House of the Dragon: Dance of Dragons
Choose heirs, claim dragons, gather allies, and decide fire or peace.
Choose heirs, claim dragons, gather allies, and decide fire or peace.
This room turns House of the Dragon into a court-pressure test about succession, family, dragons, and restraint. The new sequence moves through an inheritance council, an unclaimed dragon, a throne-claim alliance puzzle, a tense family aftermath, and a council of war. Each puzzle asks what kind of power you trust first: bloodline, patience, spectacle, law, force, public favor, or the quiet advantage of waiting. The result is spoiler-safe because it focuses on roles and decisions rather than revealing the shape of the story, while still keeping the room tense enough to feel like court politics.
The outcomes match the rewritten court roster. Rhaenyra Targaryen is the named heir who would rather hold the realm together than prove herself by burning it apart. Alicent Hightower plays the long, protective game inside rules that were never neutral. Daemon Targaryen is action before permission. Aegon II carries the crown as burden, performance, and escape. Aemond counts injuries, debts, and openings with precise calm. Otto Hightower reads the room before the room has decided what it means.

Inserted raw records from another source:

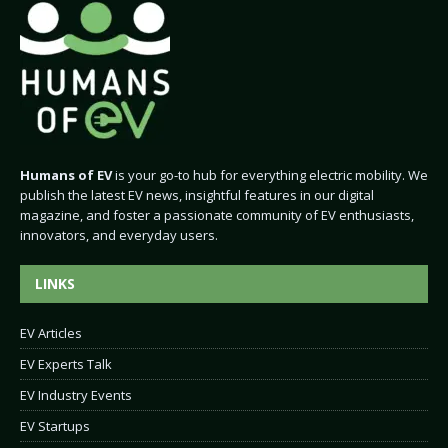
Humans of EV
is your go-to hub for everything electric mobility. We
publish the latest EV news, insightful features in our digital
magazine, and foster a passionate community of EV enthusiasts,
innovators, and everyday users.
LINKS
EV Articles
EV Experts Talk
EV Industry Events
EV Startups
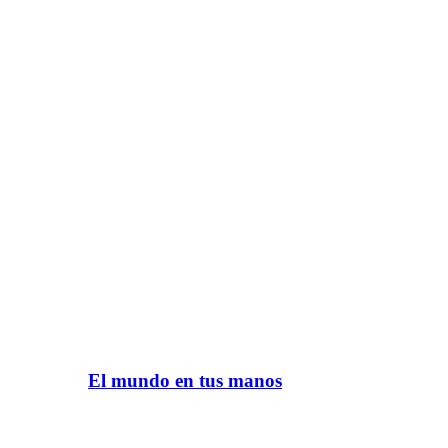
El mundo en tus manos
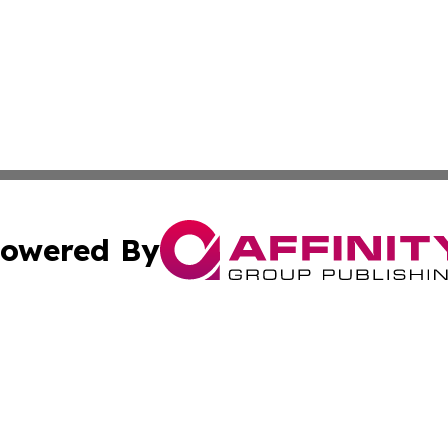
owered By
ubmit Press Release
Terms & Conditions
Copyright/DMCA
 Inc. dba Affinity Group Publishing & Amman Political Pres
Cookie Settings / Your Privacy Choices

House of the Dragon works as a room because its characters are defined by how they respond when legitimacy becomes unstable. The inheritance council checks whether you speak, wait, joke, threaten, or defend a claim. The dragon puzzle asks whether power should be claimed, refused, gifted, brokered, celebrated, or watched from a distance. The alliance section makes politics mechanical: three supporters can tilt the whole court. The aftermath puzzle measures family loyalty under shock, while the war council tests whether you seek peace, pressure, or decisive force. Those choices separate rulers, weapons, survivors, and operators. A quiet choice can be as revealing as a dragon in the sky. The match comes from your governing instinct.
Most players finish House of the Dragon: Dragon Court Type in about 7-12 minutes. The alliance puzzle may take a little longer if you swap choices before swearing support.
Yes. It uses recognizable court themes, family roles, dragons, and political pressures, but avoids explaining major episode outcomes or future reversals.
It scores how you handle legitimacy, alliance-building, family pressure, symbolic power, timing, and war strategy. The result points to the court figure whose instincts most closely match your choices.